3.4.6. Goal of processing – marketing

Maximum period of storage of personal data – 3 months

3.5. The data processor has the right to share personal data of customers with third persons. Such third persons can include, for example, authorised data processors, bookkeepers, transport and courier companies, providers of transfer services. The data processor is the personal data controller.

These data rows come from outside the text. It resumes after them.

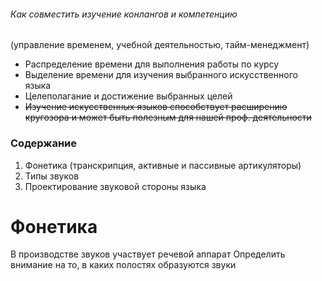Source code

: ###### Как совместить изучение конлангов и компетенцию
(управление временем, учебной деятельностью, тайм-менеджмент)
- Распределение времени для выполнения работы по курсу
- Выделение времени для изучения выбранного искусственного языка
- Целеполагание и достижение выбранных целей
- ~~Изучение искусственных языков способствует расширению кругозора и может быть полезным для нашей проф. деятельности~~


### Содержание
1. Фонетика (транскрипция, активные и пассивные артикуляторы)
2. Типы звуков
3. Проектирование звуковой стороны языка
# Фонетика
В производстве звуков участвует речевой аппарат
Определить внимание на то, в каких полостях образуются звуки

AThe data processor forwards personal data required for making payments to the authorised processor Maksekeskus AS.

3.6. The data processor processes and stores personal data of the data subject applying organisational and technical measures which ensure protection of personal data from accidental or unlawful destruction, change, disclosure, or any other illegal processing.

3.7. . The data processor stores data of data subjects for a period that depends on the goal of processing, however, such period shall not exceed 7 years.

4. Rights of the data subject

4.1. The data subject has the right to get access to his or her personal data, and to familiarise himself or herself with such data.

4.2. The data subject has the right to receive information regarding processing of his or her personal data.

4.3. The data subject has the right to supplement or correct inaccurate data.

4.4. If the data processor processes personal data of the data subject on the basis of consent of the data subject, the data subject has the right to withdraw such consent at any time.

4.5. The data subject for the purpose of exercise of his or her rights can contact the customer support service of the web store at the address pastry.meriton.tallinn@parkinn.com.

4.6. The data subject for the purpose of protection of his or her rights can submit a complaint to the Data Protection Inspectorate.

5. Concluding Provisions

5.1. The present terms and conditions of data protection were prepared in accordance with the Regulation (EU) 2016/679 of the European Parliament and of the Council on the protection of natural persons with regard to the processing of personal data and on the free movement of such data and repealing Directive 95/46/EC (General Data Protection Regulation), with the Personal Data Protection Act of the Republic of Estonia, and with legal instruments of the Republic of Estonia and the European Union.

5.2. The data processor has the right to partially or fully amend the terms and conditions of data protection, notifying data subjects thereof via website www.cafemademoiselle.ee kaudu.